*BRIEF*
Rewrite the part of the mammography text that opens with "It’s shocking to" and closes with "the United States.", updating "radiologists" to "specialists".

*TEXT EXCERPT*
= = =

It’s shocking to think that just a few short decades ago, mammography was a rare procedure offered by few radiologists. In fact, the first completely dedicated mammography unit was developed by Gros in France In The Middle 1960s.
Needless to say, things are a lot different now. Mammography is taken seriously by both physicians and patients because of how it can detect breast cancer early, leading to effective treatment.
Not only has the proliferation of mammography evolved, but so too has the technology and methods used to screen for breast cancer.
What does this technology look like, and how has it evolved? Let’s take a look.
This is probably the method you’re most familiar with. Digital mammograms account for a majority of the estimated 48 million exams given each year in the United States.
Digital mammograms generate images of the breast tissue which are fairly clear, produce contrast, and are easily converted.

= = =

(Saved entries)
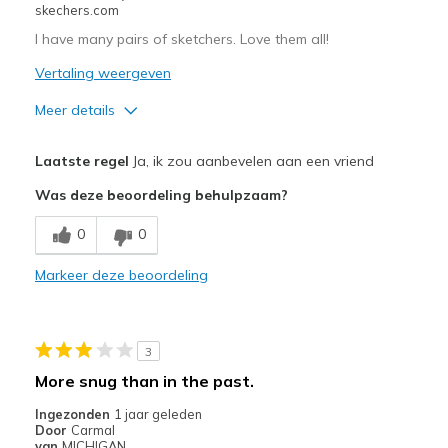
skechers.com
Width
Feels true to width
I have many pairs of sketchers. Love them all!
Sizing
Feels true to size
View On Shoes
Vertaling weergeven
Shoes are for Wearing
Meer details
Pluspunten
Laatste regel
Ja, ik zou aanbevelen aan een vriend
Attractive Design
Was deze beoordeling behulpzaam?
Breathe Well
0
0
Comfortable
Markeer deze beoordeling
Durable
Stylish
3
Beste toepassingen
More snug than in the past.
Casual Wear
Ingezonden
1 jaar geleden
Door
Carmal
Width
Feels true to width
van
MICHIGAN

= = =

*RESPONSE TO THE TASK*
It’s shocking to think that just a few short decades ago, mammography was a rare procedure offered by few specialists. In fact, the first completely dedicated mammography unit was developed by Gros in France In The Middle 1960s.
Needless to say, things are a lot different now. Mammography is taken seriously by both physicians and patients because of how it can detect breast cancer early, leading to effective treatment.
Not only has the proliferation of mammography evolved, but so too has the technology and methods used to screen for breast cancer.
What does this technology look like, and how has it evolved? Let’s take a look.
This is probably the method you’re most familiar with. Digital mammograms account for a majority of the estimated 48 million exams given each year in the United States.